An alternative to minisequencing strategies is allele-specific extension, which requires only a single detection reaction of one fluorophore. It is based on extension of allele-specific primers that differ at their 3' nucleotide defining the allelic variants of the SNPs and its success can primarily be attributed to the lowered intrinsic efficiency of DNA polymerases to extend mismatched primers.

A problem which has greatly hampered the development of such allele based discrimination methods is the extension of mismatched primers with several reports published on mismatches that are not refractory to allele-specific PCR amplification. Some mismatches such as G:T or C:A are clearly not refractory to extension and in independent studies it was observed that generally all T mismatches were well extended in addition to A:C and C:A mismatches. Allele-specific extension has recently been adapted to microarray formats for SNP analysis but either required the use of RNA for sufficient discrimination or reported a high error/no call rate for determination of homozygous nucleotide substitution.

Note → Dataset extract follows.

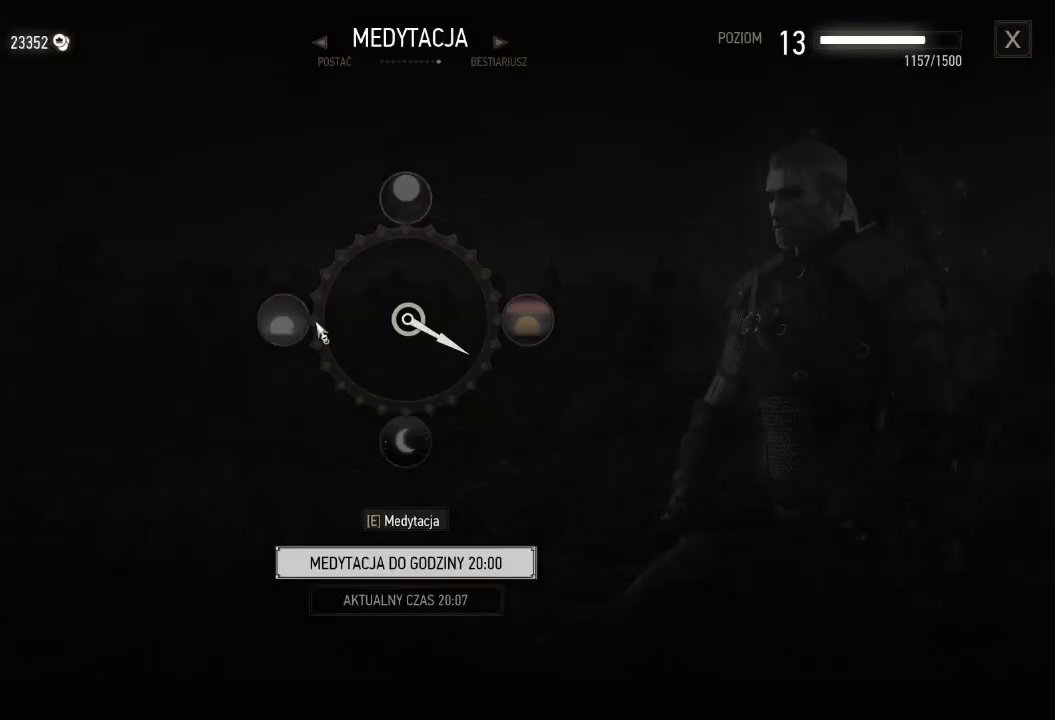
{"keys": [], "mouse": [], "events": []}
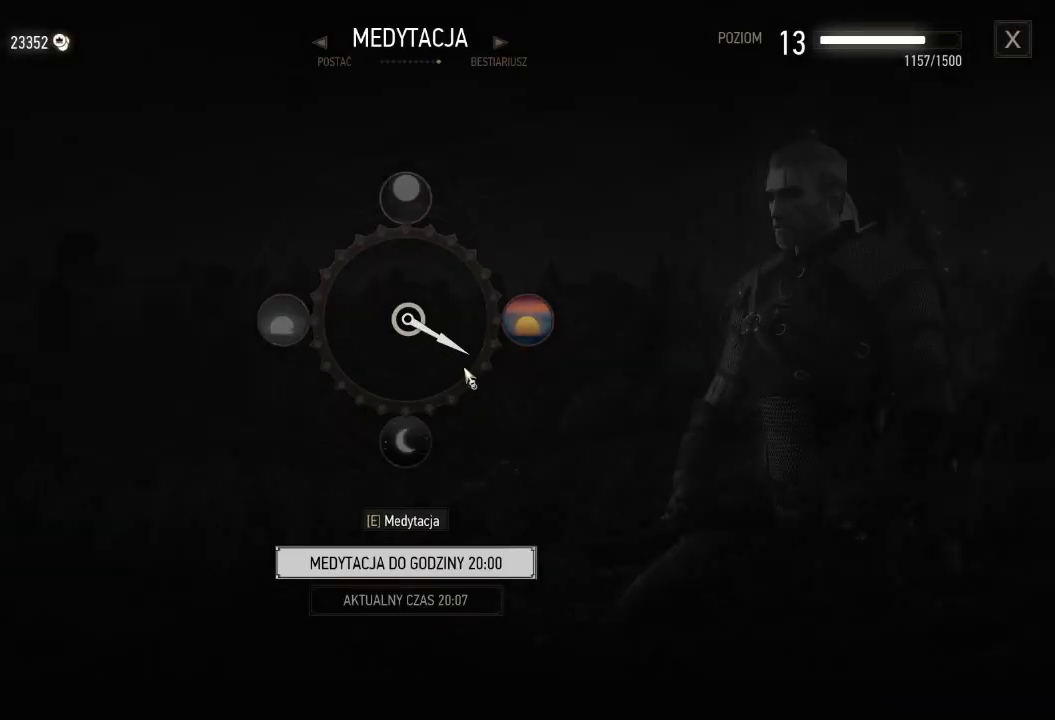
{"keys": [], "mouse": [], "events": [[320, "mouse_left", "down"], [420, "mouse_left", "up"]]}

We have described the addition of apyrase to allele-specific extension to increase the specificity of extension by minimizing extension of such mismatches in a bioluminometric assay. This Apyrase Mediated Allele-specific Extension (AMASE) exploits the fact that DNA polymerases exhibit slower reaction kinetics when extending a mismatched primer compared to a perfectly matched primer. Apyrase, a nucleotide degrading enzyme degrades the nucleotides before extension if the reaction kinetics are slow. We have recently describe genotyping on DNA microarrays based on this principle and we have shown increased specificity of allele-specific extension when apyrase is employed followed by application of this method to the typing of SNPs and mutation detection.

A novel improvement in the protocols has been introduced by replacing apyrase with proteinase K (PrASE) that has superior performance as compared to AMASE protocols.